DATASET SECTION:

--- START ---

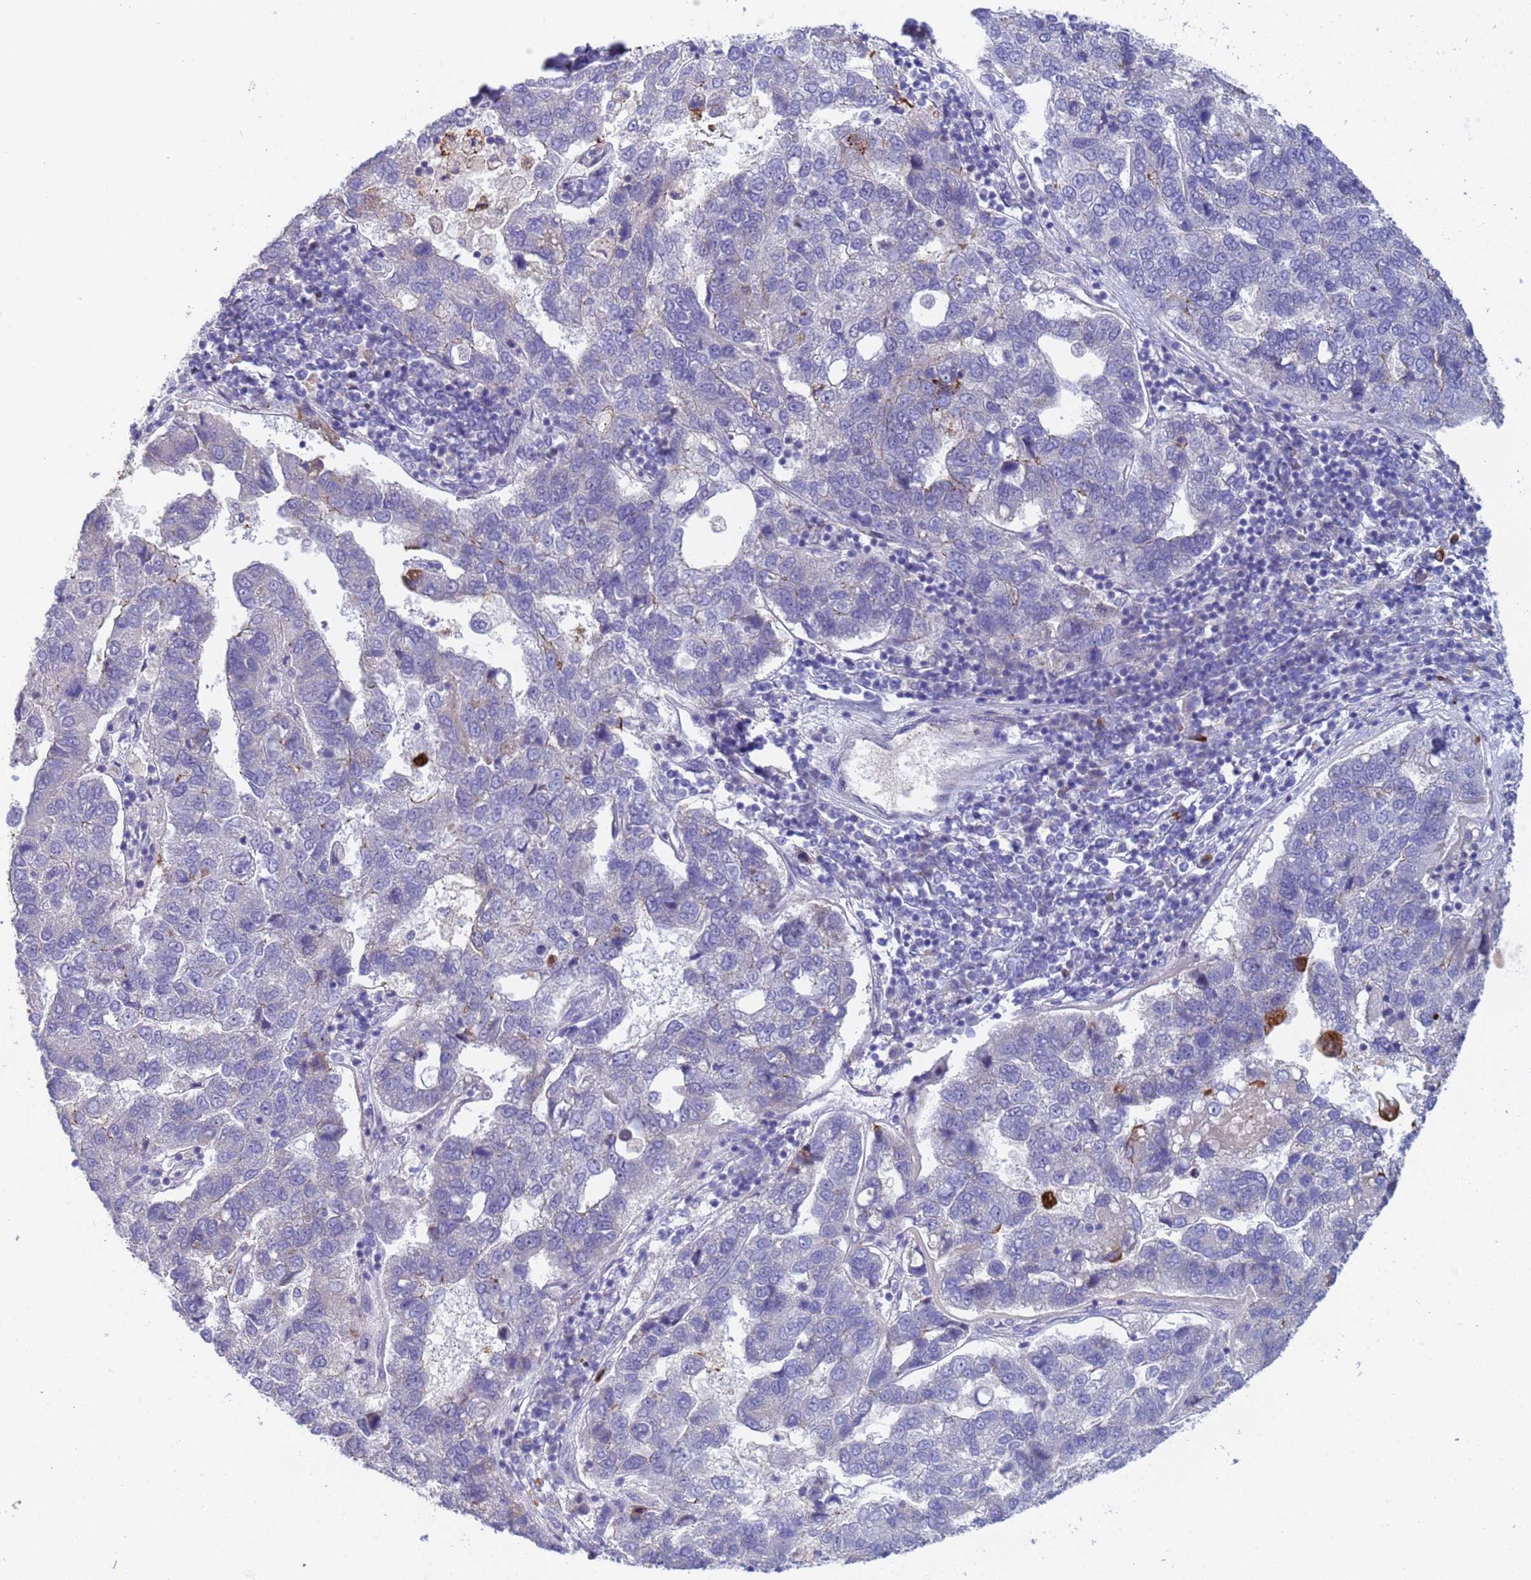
{"staining": {"intensity": "negative", "quantity": "none", "location": "none"}, "tissue": "pancreatic cancer", "cell_type": "Tumor cells", "image_type": "cancer", "snomed": [{"axis": "morphology", "description": "Adenocarcinoma, NOS"}, {"axis": "topography", "description": "Pancreas"}], "caption": "Micrograph shows no protein staining in tumor cells of pancreatic adenocarcinoma tissue.", "gene": "C4orf46", "patient": {"sex": "female", "age": 61}}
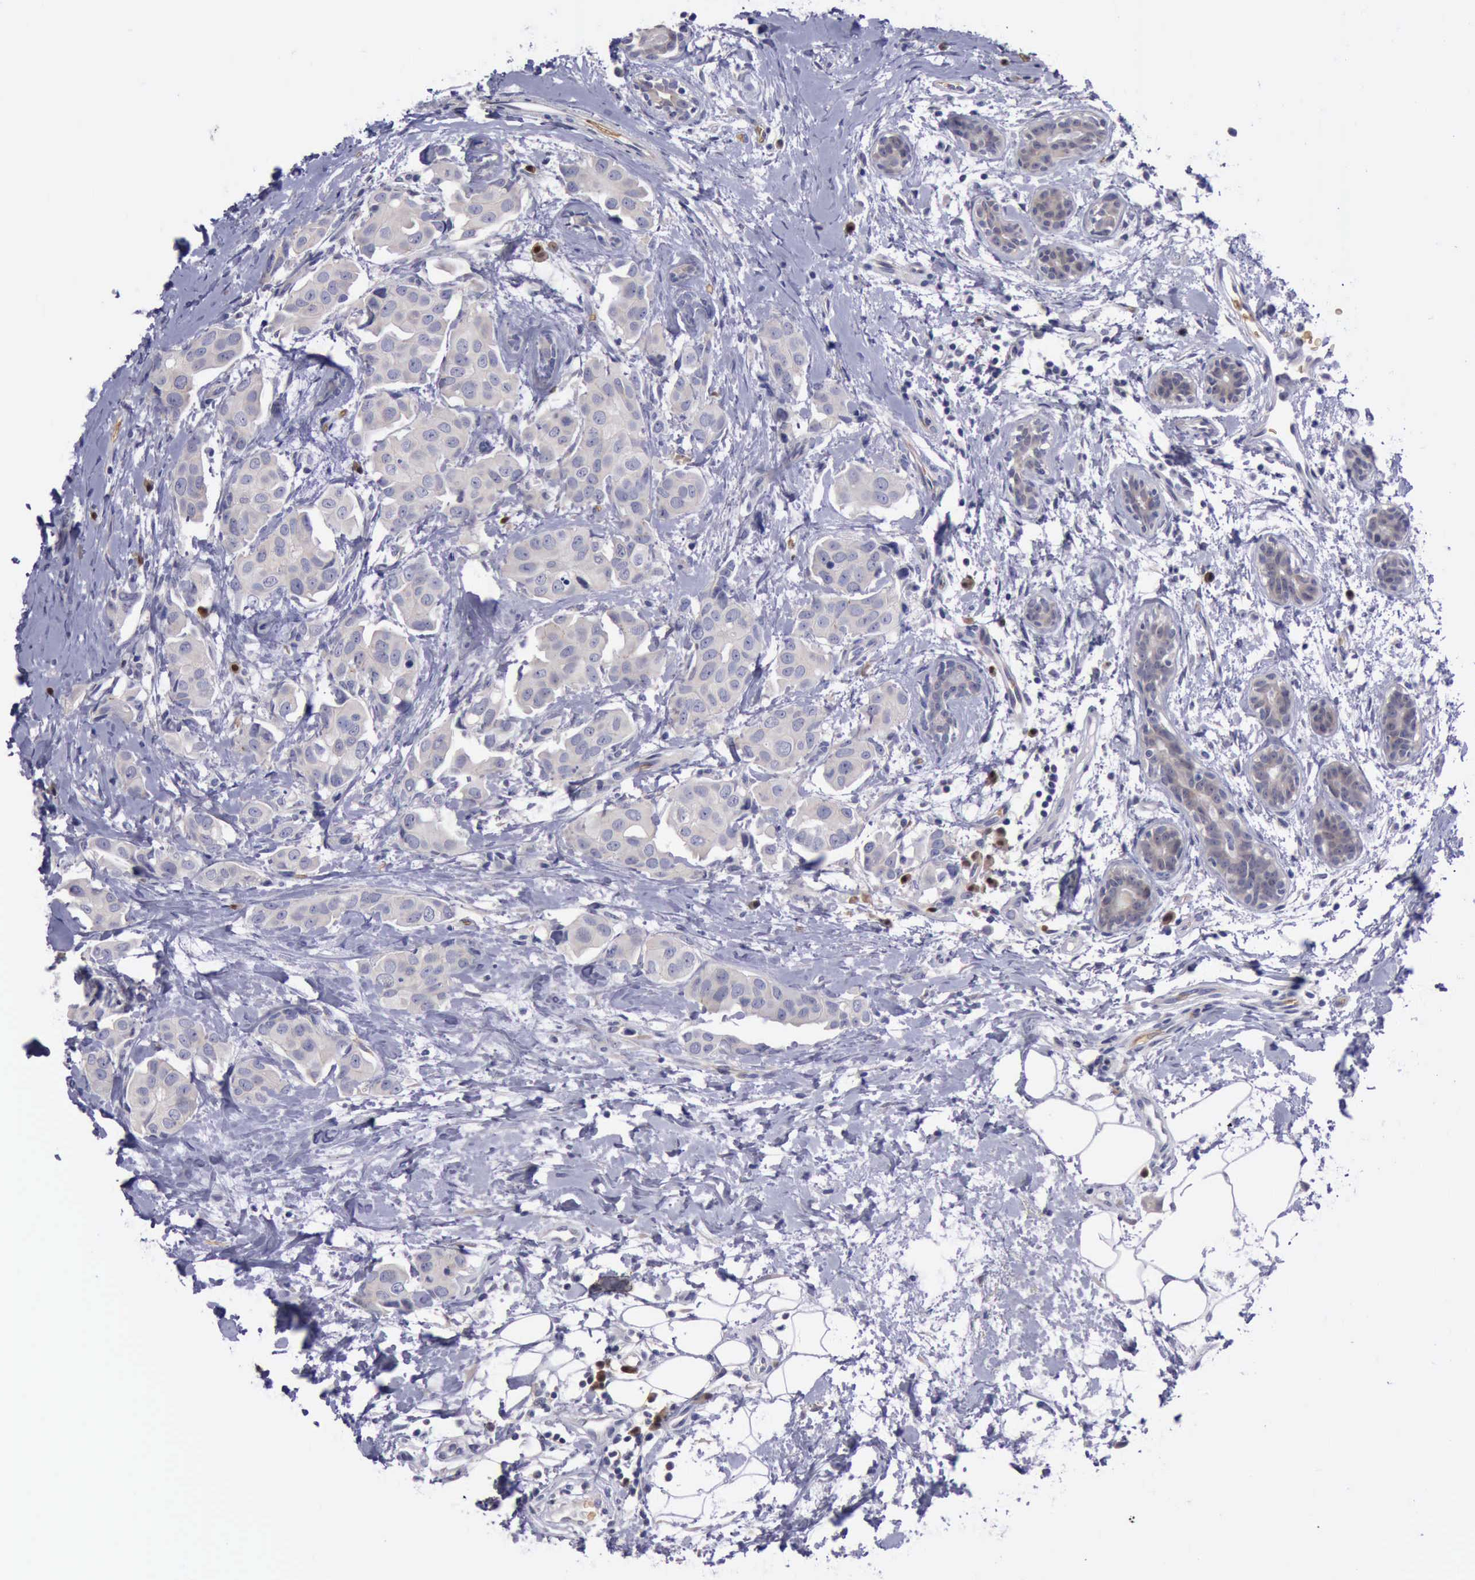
{"staining": {"intensity": "weak", "quantity": ">75%", "location": "cytoplasmic/membranous"}, "tissue": "breast cancer", "cell_type": "Tumor cells", "image_type": "cancer", "snomed": [{"axis": "morphology", "description": "Duct carcinoma"}, {"axis": "topography", "description": "Breast"}], "caption": "Immunohistochemistry staining of breast invasive ductal carcinoma, which shows low levels of weak cytoplasmic/membranous staining in about >75% of tumor cells indicating weak cytoplasmic/membranous protein expression. The staining was performed using DAB (brown) for protein detection and nuclei were counterstained in hematoxylin (blue).", "gene": "CEP128", "patient": {"sex": "female", "age": 40}}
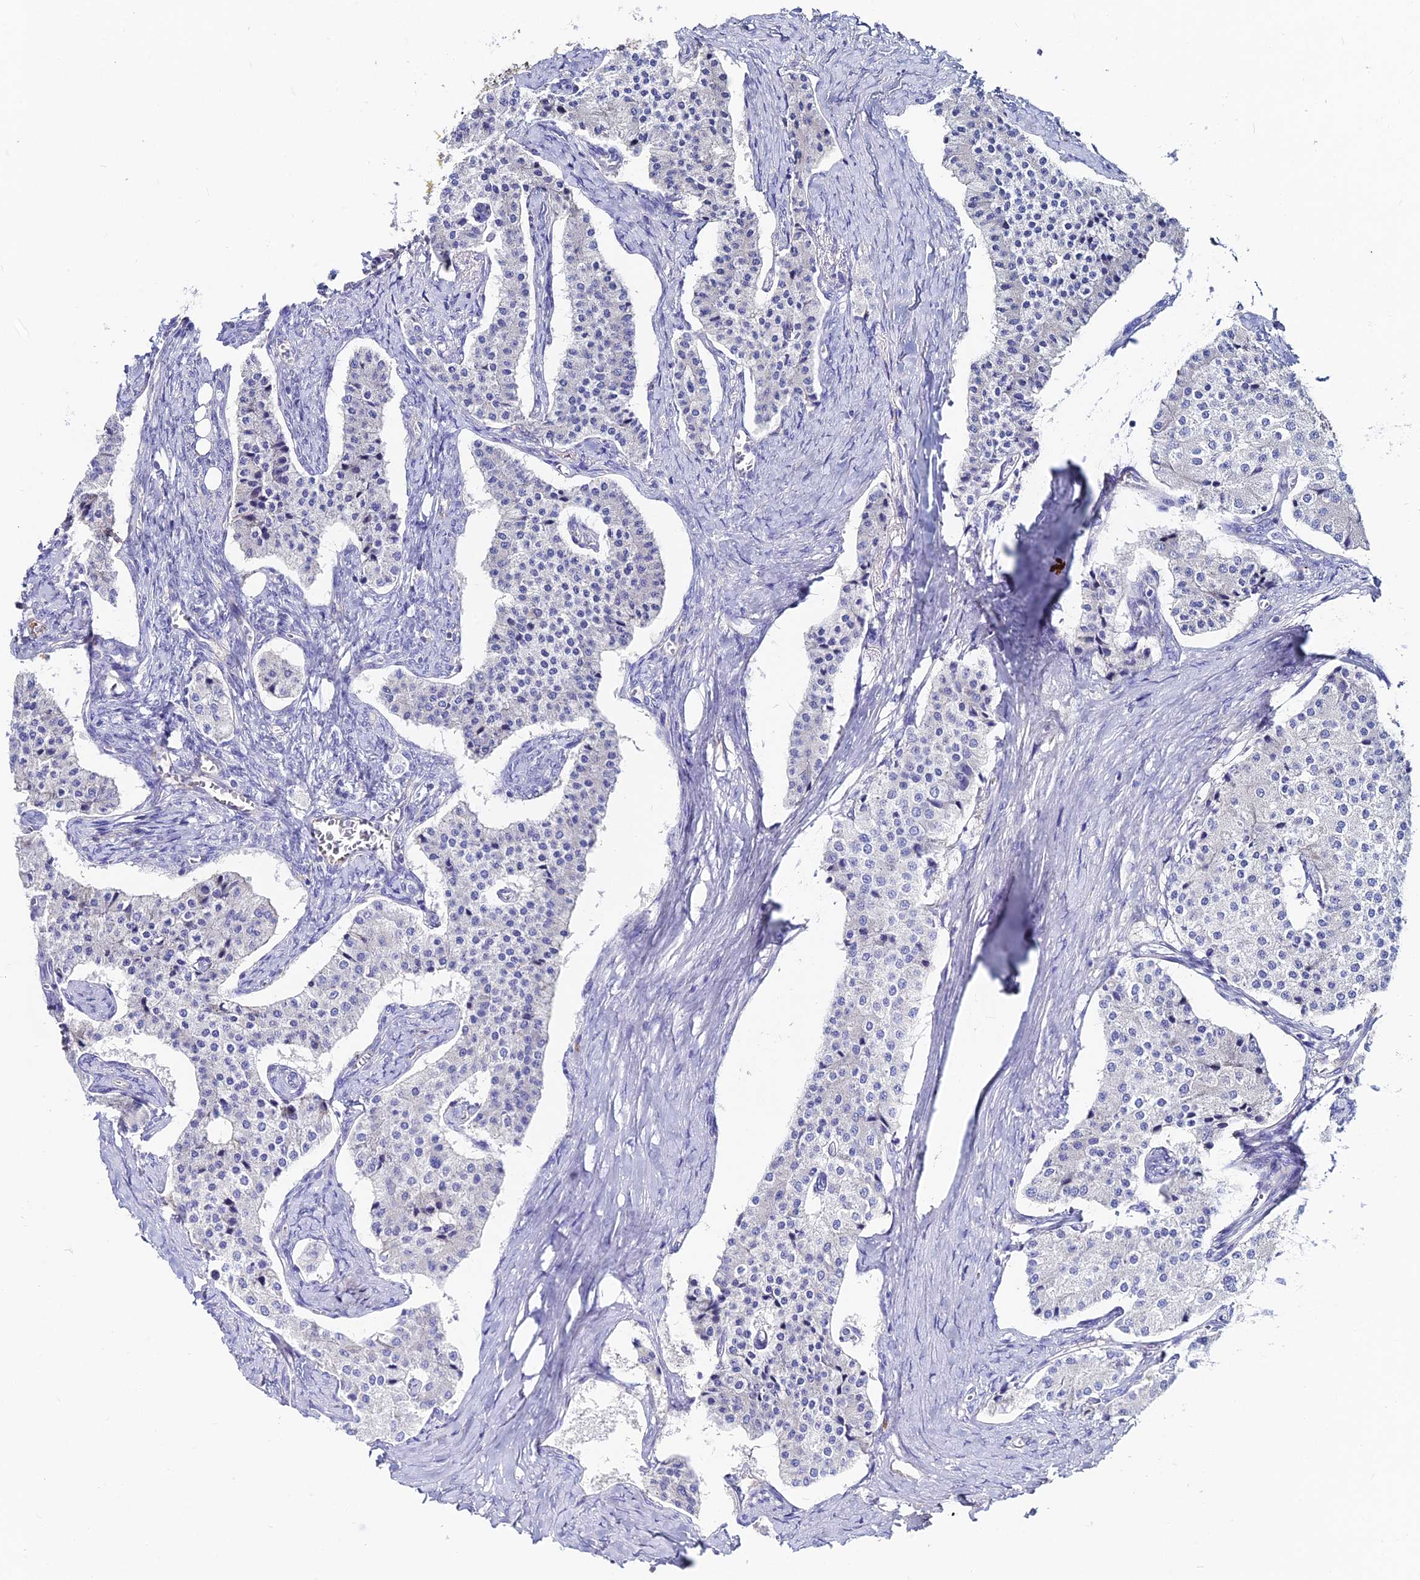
{"staining": {"intensity": "negative", "quantity": "none", "location": "none"}, "tissue": "carcinoid", "cell_type": "Tumor cells", "image_type": "cancer", "snomed": [{"axis": "morphology", "description": "Carcinoid, malignant, NOS"}, {"axis": "topography", "description": "Colon"}], "caption": "Immunohistochemistry (IHC) micrograph of human carcinoid stained for a protein (brown), which reveals no expression in tumor cells.", "gene": "SLC25A16", "patient": {"sex": "female", "age": 52}}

--- END ---

Restate the material above word for word; pictures do not belong in the copy.

{"staining": {"intensity": "negative", "quantity": "none", "location": "none"}, "tissue": "pancreatic cancer", "cell_type": "Tumor cells", "image_type": "cancer", "snomed": [{"axis": "morphology", "description": "Adenocarcinoma, NOS"}, {"axis": "topography", "description": "Pancreas"}], "caption": "Micrograph shows no protein staining in tumor cells of pancreatic adenocarcinoma tissue.", "gene": "C4orf46", "patient": {"sex": "female", "age": 61}}
{"staining": {"intensity": "weak", "quantity": ">75%", "location": "cytoplasmic/membranous"}, "tissue": "breast cancer", "cell_type": "Tumor cells", "image_type": "cancer", "snomed": [{"axis": "morphology", "description": "Duct carcinoma"}, {"axis": "topography", "description": "Breast"}], "caption": "Immunohistochemistry staining of breast invasive ductal carcinoma, which shows low levels of weak cytoplasmic/membranous staining in about >75% of tumor cells indicating weak cytoplasmic/membranous protein expression. The staining was performed using DAB (brown) for protein detection and nuclei were counterstained in hematoxylin (blue).", "gene": "CEP128", "patient": {"sex": "female", "age": 40}}
{"staining": {"intensity": "negative", "quantity": "none", "location": "none"}, "tissue": "carcinoid", "cell_type": "Tumor cells", "image_type": "cancer", "snomed": [{"axis": "morphology", "description": "Carcinoid, malignant, NOS"}, {"axis": "topography", "description": "Colon"}], "caption": "Immunohistochemistry (IHC) micrograph of human carcinoid stained for a protein (brown), which reveals no expression in tumor cells.", "gene": "SLC25A16", "patient": {"sex": "female", "age": 52}}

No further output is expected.